Esse acúmulo leva ao que pesquisadores chamam de “fadiga de decisão”. Um estudo publicado no Journal of Health Psychology, revista científica especializada em psicologia da saúde, mostra que toda decisão, por menor que seja, consome um reservatório limitado de recursos mentais.
Os autores analisaram dados de sete grandes bases de estudos e identificaram padrões consistentes. A fadiga de decisão prejudica a atenção, o autocontrole e o julgamento. Isso foi observado em diferentes contextos: juízes tendem a dar sentenças menos favoráveis no fim do dia, e profissionais que atuam em diferentes áreas, como enfermeiros ou pilotos de avião, apresentam queda cognitiva após esforço mental prolongado.
Isso explica por que escolhas aparentemente pequenas ou pouco importantes podem te deixar mentalmente exausto antes mesmo de enfrentar tarefas realmente relevantes. Por isso, automatizar ou simplificar essas decisões pode ajudar a preservar sua energia mental para o que realmente importa.
Uma boa estratégia é reservar um momento específico — como o domingo à noite — para tomar decisões em bloco: planeje os looks da semana, decida com antecedência as refeições ou crie playlists temáticas para cada momento. Ao agrupar escolhas triviais, você reduz o volume de decisões diárias e conserva energia para tarefas mais importantes — ganhando foco e produtividade.
3. A performance do bem-estar
É comum confundir rotinas de bem-estar com autocuidado genuíno. Muitas pessoas meditam, escrevem em diários ou comem de forma saudável apenas porque isso parece bonito ou para marcar na checklist — muitas vezes, de forma inconsciente.
As redes sociais reforçam essa ideia ao mostrar hábitos de autocuidado perfeitos e esteticamente impecáveis, tornando mais fácil priorizar a aparência em vez da autenticidade. Isso se torna um problema quando o foco passa a ser a validação externa, e não as reais necessidades emocionais e mentais.

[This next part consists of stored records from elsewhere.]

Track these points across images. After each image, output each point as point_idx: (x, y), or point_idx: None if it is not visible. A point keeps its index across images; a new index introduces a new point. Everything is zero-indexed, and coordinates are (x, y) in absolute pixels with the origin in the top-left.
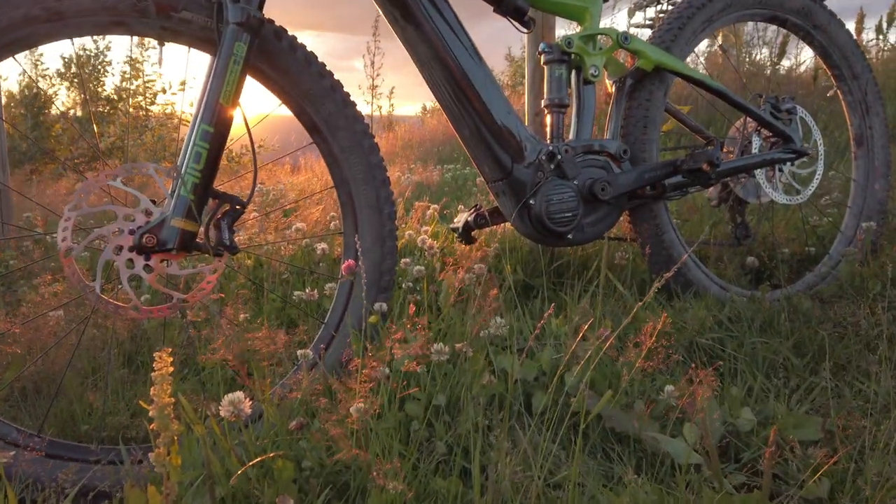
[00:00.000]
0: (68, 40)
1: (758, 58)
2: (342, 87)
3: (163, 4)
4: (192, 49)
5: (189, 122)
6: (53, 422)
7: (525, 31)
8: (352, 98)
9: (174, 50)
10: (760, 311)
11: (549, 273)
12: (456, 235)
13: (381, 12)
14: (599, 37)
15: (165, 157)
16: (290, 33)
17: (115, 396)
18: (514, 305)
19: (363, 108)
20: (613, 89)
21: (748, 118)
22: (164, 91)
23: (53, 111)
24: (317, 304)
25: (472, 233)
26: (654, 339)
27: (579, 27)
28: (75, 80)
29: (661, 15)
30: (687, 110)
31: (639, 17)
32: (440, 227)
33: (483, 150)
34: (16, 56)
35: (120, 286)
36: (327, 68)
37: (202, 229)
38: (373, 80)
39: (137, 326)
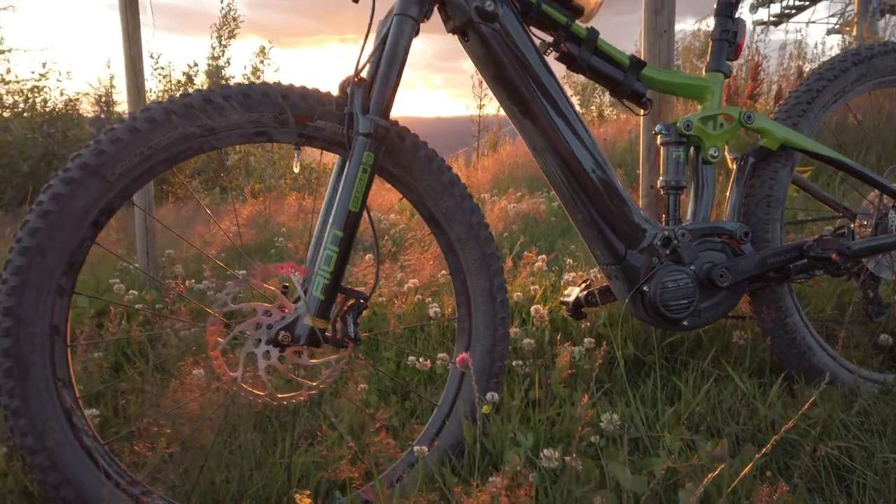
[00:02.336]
0: (216, 151)
1: None
2: (459, 180)
3: (300, 115)
4: (324, 151)
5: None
6: (196, 490)
7: (643, 112)
8: (468, 191)
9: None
10: (893, 415)
11: (661, 348)
12: (566, 309)
13: (499, 104)
14: (720, 116)
15: (285, 176)
16: (411, 133)
17: (249, 461)
18: (625, 383)
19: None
20: (734, 166)
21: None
22: None
23: None
24: (429, 373)
25: (582, 309)
26: None
27: (699, 106)
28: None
29: (787, 11)
30: (807, 174)
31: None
32: (547, 282)
33: (595, 235)
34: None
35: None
36: (446, 164)
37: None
38: (480, 99)
39: None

Se o autocuidado virou uma obrigação na sua rotina e está te causando mais estresse do que alívio, talvez você esteja preso à ideia de performar o bem-estar, em vez de adotar práticas que realmente façam sentido para você e a sua realidade.

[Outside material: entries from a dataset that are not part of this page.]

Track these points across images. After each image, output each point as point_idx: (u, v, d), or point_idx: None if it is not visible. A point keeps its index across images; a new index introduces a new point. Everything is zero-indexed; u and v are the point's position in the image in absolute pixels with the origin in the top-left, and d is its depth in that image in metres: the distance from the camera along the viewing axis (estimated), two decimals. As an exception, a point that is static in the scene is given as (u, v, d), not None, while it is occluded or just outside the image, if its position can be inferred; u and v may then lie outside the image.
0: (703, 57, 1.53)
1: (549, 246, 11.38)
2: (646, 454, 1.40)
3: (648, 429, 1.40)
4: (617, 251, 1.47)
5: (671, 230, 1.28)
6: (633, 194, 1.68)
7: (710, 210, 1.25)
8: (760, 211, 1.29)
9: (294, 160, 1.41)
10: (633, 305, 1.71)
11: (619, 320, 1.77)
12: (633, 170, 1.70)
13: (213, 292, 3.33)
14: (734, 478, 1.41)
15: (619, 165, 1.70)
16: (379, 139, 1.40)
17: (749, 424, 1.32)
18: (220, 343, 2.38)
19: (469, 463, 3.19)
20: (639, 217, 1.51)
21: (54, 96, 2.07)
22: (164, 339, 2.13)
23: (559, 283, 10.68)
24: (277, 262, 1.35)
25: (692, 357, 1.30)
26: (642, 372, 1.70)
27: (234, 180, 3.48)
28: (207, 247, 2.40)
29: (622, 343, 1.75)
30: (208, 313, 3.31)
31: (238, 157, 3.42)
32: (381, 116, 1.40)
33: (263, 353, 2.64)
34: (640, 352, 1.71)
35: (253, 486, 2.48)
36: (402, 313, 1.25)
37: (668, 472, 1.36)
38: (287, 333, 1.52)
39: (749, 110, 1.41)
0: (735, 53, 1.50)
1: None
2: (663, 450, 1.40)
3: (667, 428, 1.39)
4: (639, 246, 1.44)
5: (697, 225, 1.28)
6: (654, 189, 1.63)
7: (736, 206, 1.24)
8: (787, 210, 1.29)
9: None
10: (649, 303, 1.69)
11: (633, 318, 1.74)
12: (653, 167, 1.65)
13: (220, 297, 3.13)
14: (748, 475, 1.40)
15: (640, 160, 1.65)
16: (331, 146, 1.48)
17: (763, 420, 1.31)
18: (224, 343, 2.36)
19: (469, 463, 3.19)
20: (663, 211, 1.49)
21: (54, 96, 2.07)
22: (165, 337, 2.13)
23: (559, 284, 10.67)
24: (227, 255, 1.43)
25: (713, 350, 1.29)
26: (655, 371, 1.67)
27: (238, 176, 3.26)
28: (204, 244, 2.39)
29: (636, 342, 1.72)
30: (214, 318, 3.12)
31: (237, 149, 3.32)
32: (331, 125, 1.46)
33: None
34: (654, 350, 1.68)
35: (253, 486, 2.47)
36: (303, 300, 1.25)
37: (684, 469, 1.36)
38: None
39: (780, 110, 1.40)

Um exemplo é a pressão para seguir rotinas complexas de skincare só porque estão em alta, mesmo que não se encaixem nas suas necessidades ou horários. A cultura popular do autocuidado também passa a mensagem de que você precisa estar sempre fazendo algo por si mesmo: caminhadas, yoga, meditação. Apesar de serem hábitos saudáveis, a cobrança constante pode gerar ansiedade e a sensação de estar falhando.
É essencial entender que o que funciona como autocuidado para uma pessoa pode não funcionar para outra. Está tudo bem pular uma aula de yoga se você estiver cansado ou fazer uma pausa no diário se ele não estiver ajudando naquele momento. O objetivo não é seguir uma rotina idealizada, mas sim apoiar verdadeiramente o seu bem-estar.
A energia no lugar certo
A forma como você escolhe gastar sua energia influencia diretamente em como você se apresenta nas áreas mais importantes da sua vida. Ao reconhecer esses hábitos cotidianos que passam despercebidos e entender seu impacto, é possível fazer pequenas, mas intencionais mudanças.
“Isso te ajuda a recuperar o foco e o equilíbrio emocional. Bem-estar não é fazer mais — é fazer o que realmente faz sentido para você, com consciência de onde sua energia está sendo investida”.